Work instructions —
From the entries below, output the line with "- EurekaInstanceRenewedEvent :心跳事件" and each following line up to and including the line with "git merge origin/master # 将远程主分支合并到本地当前分支", exactly as written.

Data shown —
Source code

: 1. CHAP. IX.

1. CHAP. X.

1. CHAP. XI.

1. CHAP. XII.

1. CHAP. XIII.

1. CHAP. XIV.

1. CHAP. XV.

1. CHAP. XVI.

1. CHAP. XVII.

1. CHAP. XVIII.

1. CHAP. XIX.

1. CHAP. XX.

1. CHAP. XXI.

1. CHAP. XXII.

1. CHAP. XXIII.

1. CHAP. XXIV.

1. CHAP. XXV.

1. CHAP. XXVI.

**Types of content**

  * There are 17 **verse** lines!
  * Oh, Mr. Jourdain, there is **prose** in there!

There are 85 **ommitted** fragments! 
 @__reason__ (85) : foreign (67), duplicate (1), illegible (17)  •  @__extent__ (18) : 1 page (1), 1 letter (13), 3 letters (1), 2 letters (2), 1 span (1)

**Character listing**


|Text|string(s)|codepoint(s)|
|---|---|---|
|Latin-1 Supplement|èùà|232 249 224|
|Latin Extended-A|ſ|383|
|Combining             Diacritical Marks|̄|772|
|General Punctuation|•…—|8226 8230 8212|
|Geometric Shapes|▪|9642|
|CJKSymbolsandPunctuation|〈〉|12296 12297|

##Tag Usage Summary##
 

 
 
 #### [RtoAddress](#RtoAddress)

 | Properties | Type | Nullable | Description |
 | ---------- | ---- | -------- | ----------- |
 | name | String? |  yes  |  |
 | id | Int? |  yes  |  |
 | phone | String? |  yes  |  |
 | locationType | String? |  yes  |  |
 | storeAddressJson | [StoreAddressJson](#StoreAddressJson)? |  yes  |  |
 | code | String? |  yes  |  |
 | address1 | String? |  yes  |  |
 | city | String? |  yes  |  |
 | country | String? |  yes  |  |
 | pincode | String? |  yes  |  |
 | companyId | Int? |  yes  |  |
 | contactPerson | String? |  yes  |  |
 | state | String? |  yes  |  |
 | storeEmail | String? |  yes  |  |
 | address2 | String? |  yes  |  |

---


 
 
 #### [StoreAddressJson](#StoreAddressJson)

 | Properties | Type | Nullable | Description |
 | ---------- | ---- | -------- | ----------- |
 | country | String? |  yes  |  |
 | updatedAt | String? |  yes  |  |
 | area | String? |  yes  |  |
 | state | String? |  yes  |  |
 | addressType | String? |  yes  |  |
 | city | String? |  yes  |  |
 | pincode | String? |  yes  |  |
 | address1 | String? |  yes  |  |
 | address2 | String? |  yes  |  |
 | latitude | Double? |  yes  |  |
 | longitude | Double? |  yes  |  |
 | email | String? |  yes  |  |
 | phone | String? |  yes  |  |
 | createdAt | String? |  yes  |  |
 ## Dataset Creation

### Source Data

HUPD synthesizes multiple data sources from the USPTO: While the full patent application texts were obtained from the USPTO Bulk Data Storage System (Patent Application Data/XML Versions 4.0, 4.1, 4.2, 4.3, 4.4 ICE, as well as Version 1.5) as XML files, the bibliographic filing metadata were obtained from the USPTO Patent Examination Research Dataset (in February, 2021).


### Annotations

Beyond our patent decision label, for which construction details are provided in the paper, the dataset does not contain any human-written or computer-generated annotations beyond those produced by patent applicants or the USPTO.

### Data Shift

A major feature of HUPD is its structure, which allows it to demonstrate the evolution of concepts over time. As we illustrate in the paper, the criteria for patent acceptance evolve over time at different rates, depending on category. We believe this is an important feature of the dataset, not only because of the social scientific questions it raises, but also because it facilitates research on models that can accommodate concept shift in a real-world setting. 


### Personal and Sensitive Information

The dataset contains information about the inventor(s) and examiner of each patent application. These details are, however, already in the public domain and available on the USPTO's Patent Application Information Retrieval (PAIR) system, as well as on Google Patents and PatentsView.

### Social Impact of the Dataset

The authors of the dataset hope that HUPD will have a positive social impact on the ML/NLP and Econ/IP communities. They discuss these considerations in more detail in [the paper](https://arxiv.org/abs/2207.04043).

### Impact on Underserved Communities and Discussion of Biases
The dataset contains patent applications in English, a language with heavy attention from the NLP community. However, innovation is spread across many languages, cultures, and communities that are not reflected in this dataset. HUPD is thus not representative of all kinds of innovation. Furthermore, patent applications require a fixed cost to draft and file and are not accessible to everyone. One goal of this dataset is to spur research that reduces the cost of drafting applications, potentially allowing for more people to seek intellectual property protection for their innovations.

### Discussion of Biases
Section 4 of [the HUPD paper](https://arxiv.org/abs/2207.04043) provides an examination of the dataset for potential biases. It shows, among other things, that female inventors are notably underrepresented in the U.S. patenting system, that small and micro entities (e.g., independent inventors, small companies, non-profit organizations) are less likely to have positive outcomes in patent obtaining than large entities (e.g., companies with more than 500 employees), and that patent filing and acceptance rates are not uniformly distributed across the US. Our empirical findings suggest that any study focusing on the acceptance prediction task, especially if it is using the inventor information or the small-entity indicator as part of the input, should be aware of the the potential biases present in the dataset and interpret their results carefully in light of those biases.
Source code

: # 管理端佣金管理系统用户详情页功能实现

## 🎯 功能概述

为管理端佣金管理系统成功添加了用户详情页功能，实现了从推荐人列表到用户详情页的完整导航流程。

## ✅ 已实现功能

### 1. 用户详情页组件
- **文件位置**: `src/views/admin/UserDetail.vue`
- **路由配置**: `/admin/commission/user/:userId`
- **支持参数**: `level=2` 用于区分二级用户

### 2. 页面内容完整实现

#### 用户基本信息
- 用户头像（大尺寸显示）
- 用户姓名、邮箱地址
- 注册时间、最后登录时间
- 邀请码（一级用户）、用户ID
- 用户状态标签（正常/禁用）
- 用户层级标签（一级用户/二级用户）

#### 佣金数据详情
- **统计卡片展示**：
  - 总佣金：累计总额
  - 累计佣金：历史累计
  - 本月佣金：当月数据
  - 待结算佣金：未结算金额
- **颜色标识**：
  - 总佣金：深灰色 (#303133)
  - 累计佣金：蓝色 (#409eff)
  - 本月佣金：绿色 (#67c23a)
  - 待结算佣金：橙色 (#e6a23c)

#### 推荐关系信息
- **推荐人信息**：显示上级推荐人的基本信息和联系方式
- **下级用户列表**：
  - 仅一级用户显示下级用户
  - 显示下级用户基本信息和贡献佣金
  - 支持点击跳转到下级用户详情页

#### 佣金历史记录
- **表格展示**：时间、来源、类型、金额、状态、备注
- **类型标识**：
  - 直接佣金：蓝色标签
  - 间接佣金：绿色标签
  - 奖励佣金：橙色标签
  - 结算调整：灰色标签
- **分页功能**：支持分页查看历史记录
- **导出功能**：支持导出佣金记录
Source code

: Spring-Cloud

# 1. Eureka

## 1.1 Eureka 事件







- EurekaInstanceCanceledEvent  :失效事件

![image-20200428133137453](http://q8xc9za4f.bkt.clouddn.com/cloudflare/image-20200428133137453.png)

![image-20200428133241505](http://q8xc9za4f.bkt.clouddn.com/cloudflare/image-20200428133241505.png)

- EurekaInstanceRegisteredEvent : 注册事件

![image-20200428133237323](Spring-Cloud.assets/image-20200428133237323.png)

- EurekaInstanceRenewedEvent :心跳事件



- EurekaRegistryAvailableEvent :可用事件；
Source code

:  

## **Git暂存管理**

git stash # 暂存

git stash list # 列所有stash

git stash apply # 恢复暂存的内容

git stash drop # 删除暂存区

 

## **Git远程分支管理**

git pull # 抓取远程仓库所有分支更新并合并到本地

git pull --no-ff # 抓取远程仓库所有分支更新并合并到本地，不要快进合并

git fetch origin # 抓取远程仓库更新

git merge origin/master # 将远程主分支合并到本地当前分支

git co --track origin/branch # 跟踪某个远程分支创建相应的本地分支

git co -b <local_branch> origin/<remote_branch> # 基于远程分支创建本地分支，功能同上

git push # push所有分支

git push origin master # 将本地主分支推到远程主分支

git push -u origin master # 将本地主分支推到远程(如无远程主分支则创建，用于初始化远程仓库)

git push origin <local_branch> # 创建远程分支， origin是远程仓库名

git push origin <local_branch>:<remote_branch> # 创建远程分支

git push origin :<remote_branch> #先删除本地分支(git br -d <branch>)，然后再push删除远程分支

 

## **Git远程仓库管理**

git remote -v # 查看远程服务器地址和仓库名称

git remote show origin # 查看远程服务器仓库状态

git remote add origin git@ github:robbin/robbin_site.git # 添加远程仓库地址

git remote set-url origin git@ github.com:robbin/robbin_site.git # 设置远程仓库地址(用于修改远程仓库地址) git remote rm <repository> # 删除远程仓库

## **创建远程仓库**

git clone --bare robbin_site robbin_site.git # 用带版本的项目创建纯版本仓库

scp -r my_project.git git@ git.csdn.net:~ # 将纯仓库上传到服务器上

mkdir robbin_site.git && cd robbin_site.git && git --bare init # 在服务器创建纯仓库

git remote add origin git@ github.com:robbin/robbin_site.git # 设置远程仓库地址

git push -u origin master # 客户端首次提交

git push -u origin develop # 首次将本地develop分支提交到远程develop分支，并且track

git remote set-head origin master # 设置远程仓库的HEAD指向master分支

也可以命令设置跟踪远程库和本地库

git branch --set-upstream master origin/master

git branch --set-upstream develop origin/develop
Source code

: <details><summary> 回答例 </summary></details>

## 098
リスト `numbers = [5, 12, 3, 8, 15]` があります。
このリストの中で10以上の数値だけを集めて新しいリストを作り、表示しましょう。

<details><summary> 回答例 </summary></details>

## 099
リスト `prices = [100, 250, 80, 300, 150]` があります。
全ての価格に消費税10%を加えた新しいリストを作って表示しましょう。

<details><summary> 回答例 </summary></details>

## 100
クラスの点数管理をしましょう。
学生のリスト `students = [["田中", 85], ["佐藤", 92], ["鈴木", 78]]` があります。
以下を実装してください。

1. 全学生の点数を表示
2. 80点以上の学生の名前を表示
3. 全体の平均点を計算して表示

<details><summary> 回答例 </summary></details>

Expected output —
- EurekaInstanceRenewedEvent :心跳事件



- EurekaRegistryAvailableEvent :可用事件；
Source code

:  

## **Git暂存管理**

git stash # 暂存

git stash list # 列所有stash

git stash apply # 恢复暂存的内容

git stash drop # 删除暂存区

 

## **Git远程分支管理**

git pull # 抓取远程仓库所有分支更新并合并到本地

git pull --no-ff # 抓取远程仓库所有分支更新并合并到本地，不要快进合并

git fetch origin # 抓取远程仓库更新

git merge origin/master # 将远程主分支合并到本地当前分支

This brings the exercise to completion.